Crowds pushed off the block of West 125th Street around Kress' store toward 7th Avenue later moved up and down the avenues, leading to multiple reports of assaults, broken windows and looting in the area around the Lafayette Market. When some of that violence took place is not specified in the sources, but a cluster did occur between 11 PM and 12.30 AM, including the assault of a white man a few buildings west of the market on 122nd Street and rocks thrown at Fred Campbell's car as he sat stopped at the traffic lights at the intersection across the avenue from the market, as well as the looting of a delicatessen a block north. Campbell described considerable disorder in the area around Lafayette Market, crashes and shots being fired, store windows shattering and police trying to disperse crowds.

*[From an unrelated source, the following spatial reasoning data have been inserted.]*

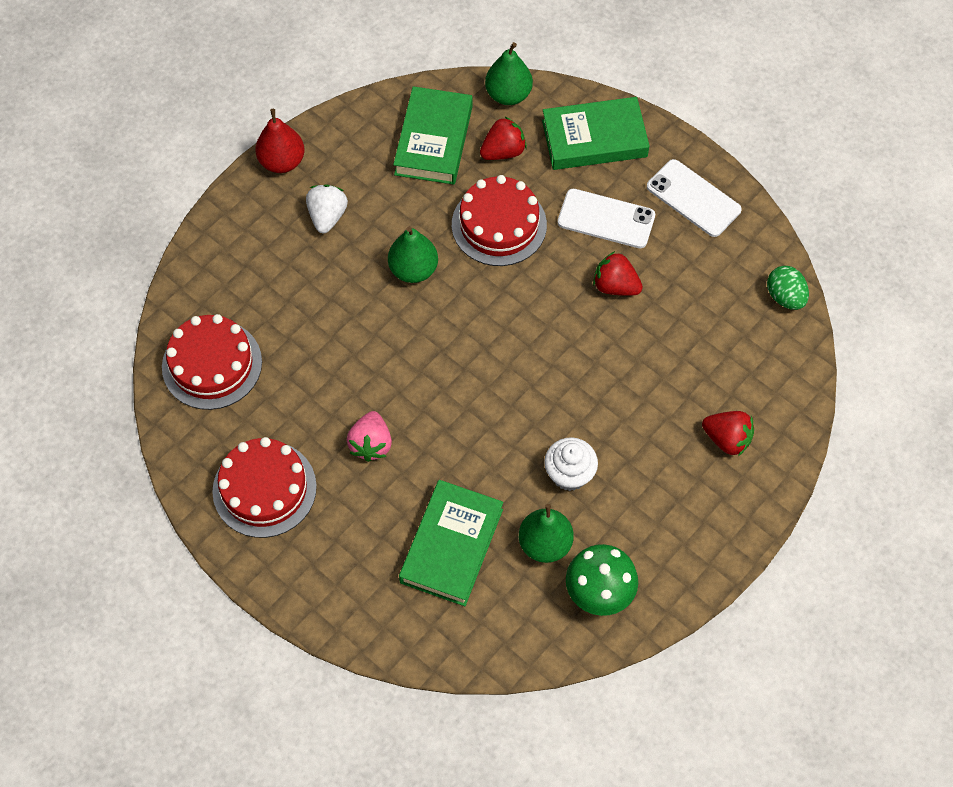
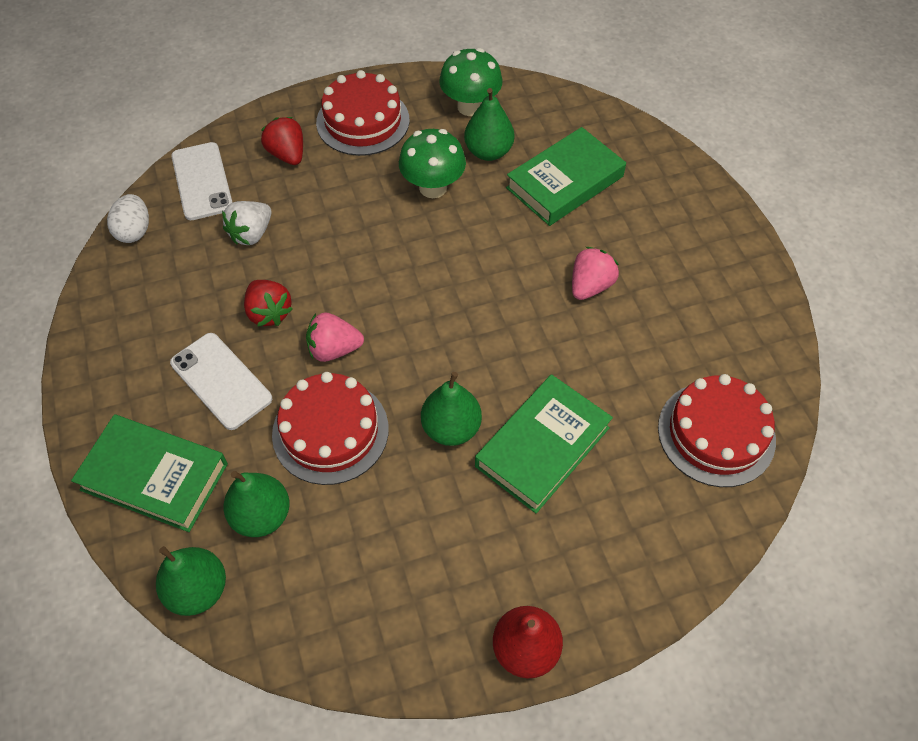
camera: 150 degrees left, 5 degrees down
red cake [212,437,317,538] -> red cake moved to [316,70,410,156]
white strawberry [306,184,348,233] -> white strawberry moved to [222,201,272,245]
green book [393,86,472,185] -> green book moved to [475,374,613,513]
red strawberry [480,117,527,160] -> green pear [223,471,290,537]
white cupcake [544,437,598,491] -> green mushroom [399,129,466,198]
white phone [647,159,742,237] -> white phone moved to [171,142,233,220]
green egg [767,266,809,310] -> white egg [107,194,149,243]
none -> pink strawberry [306,313,364,362]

Almost as many Black-owned as white-owned businesses operated on the block on which the Lafayette Market was located. The stationary store visible in the storefront next to the market was one of those Black-owned business, according to the MCCH Business survey, a "Neat store, carries full line of cigars, cigarettes and candies" according to the investigator who visited it. That store does not appear to have been attacked or looted, as the windows visible in the photograph are intact, offering evidence of the pattern of crowds avoiding Black-owned businesses during the disorder.

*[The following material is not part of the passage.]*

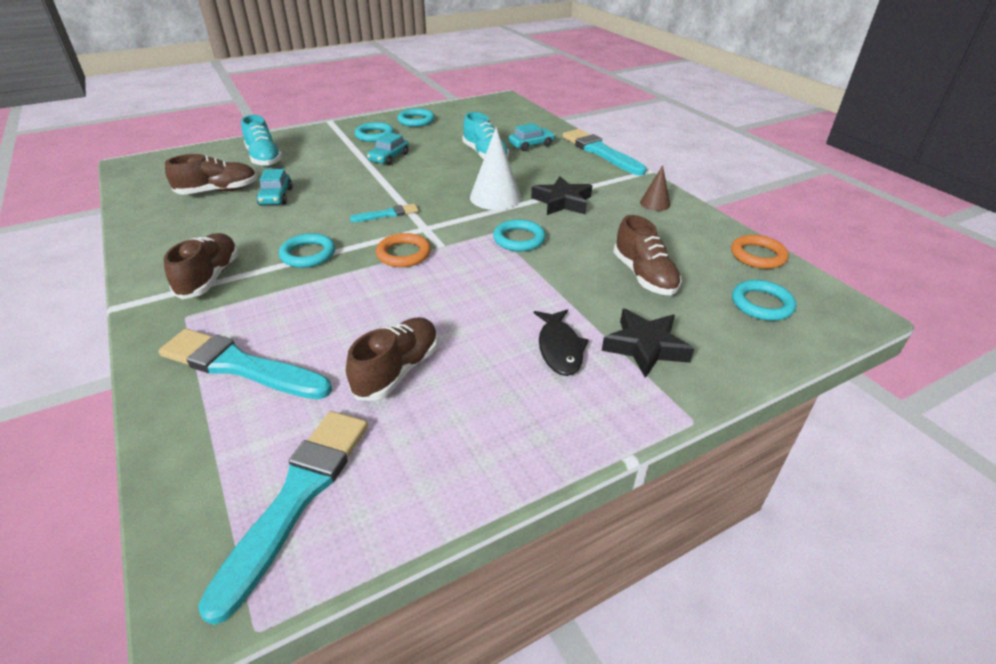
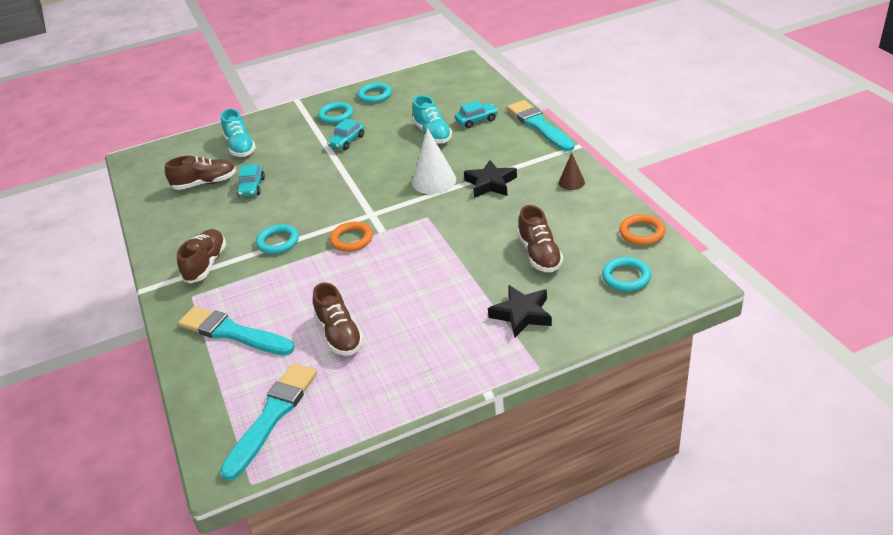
camera: 10 degrees right, 0 degrees up
brown shoe [346,317,438,401] -> brown shoe turned 120 degrees clockwise [313,283,364,356]
turquoise brush [350,204,418,222] -> none
turquoise ring [493,219,546,252] -> none
black fish [534,309,589,376] -> none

Although the caption describes the police officer standing in front of the market's doors as "guarding" the store, he is more likely to have been patrolling the area monitoring passersby, or stationed at the intersection, behind where the photographer took to take the image. There were far too many damaged and looted businesses in Harlem for police to be guarding them individually the day after the disorder. Police officers feature in several other photographs of damaged buildings taken after the disorder (and some taken during the night).

Albert Bass, a twenty-seven-year-old Black man, was likely arrested in the vicinity of the market during the disorder. Salvatore Marrone, with the address of 2044 7th Avenue, is recorded in the Harlem Magistrate's Court docket book as the complainant against Bass. Both the list published in the New York Evening Journal and the 28th Precinct Police blotter record the charge against Bass as burglary, with the blotter noting that he allegedly "In concert with others burglarized stores." However when Bass was arraigned in the Magistrate's Court he was charged with Disorderly Conduct. Such a charge suggests that he may have allegedly broken the store windows but not attempted to take any merchandise. Magistrate Renaud held Bass in custody until March 26, then convicted him and fined him $50 or five days in the Workhouse if he did not pay the fine, according to the docket book. The 28th Precinct Police blotter recorded a different outcome, a fine of $25.

The Lafayette Market continued to operate after the disorder. The store is included in the MCCH Business survey in the second half of 1935, categorized as a white-owned Meat Market. The investigator's notes describe it as "Very neat - hires one Negro as clerk." It is also visible in the Tax Department photograph taken between 1939 and 1941.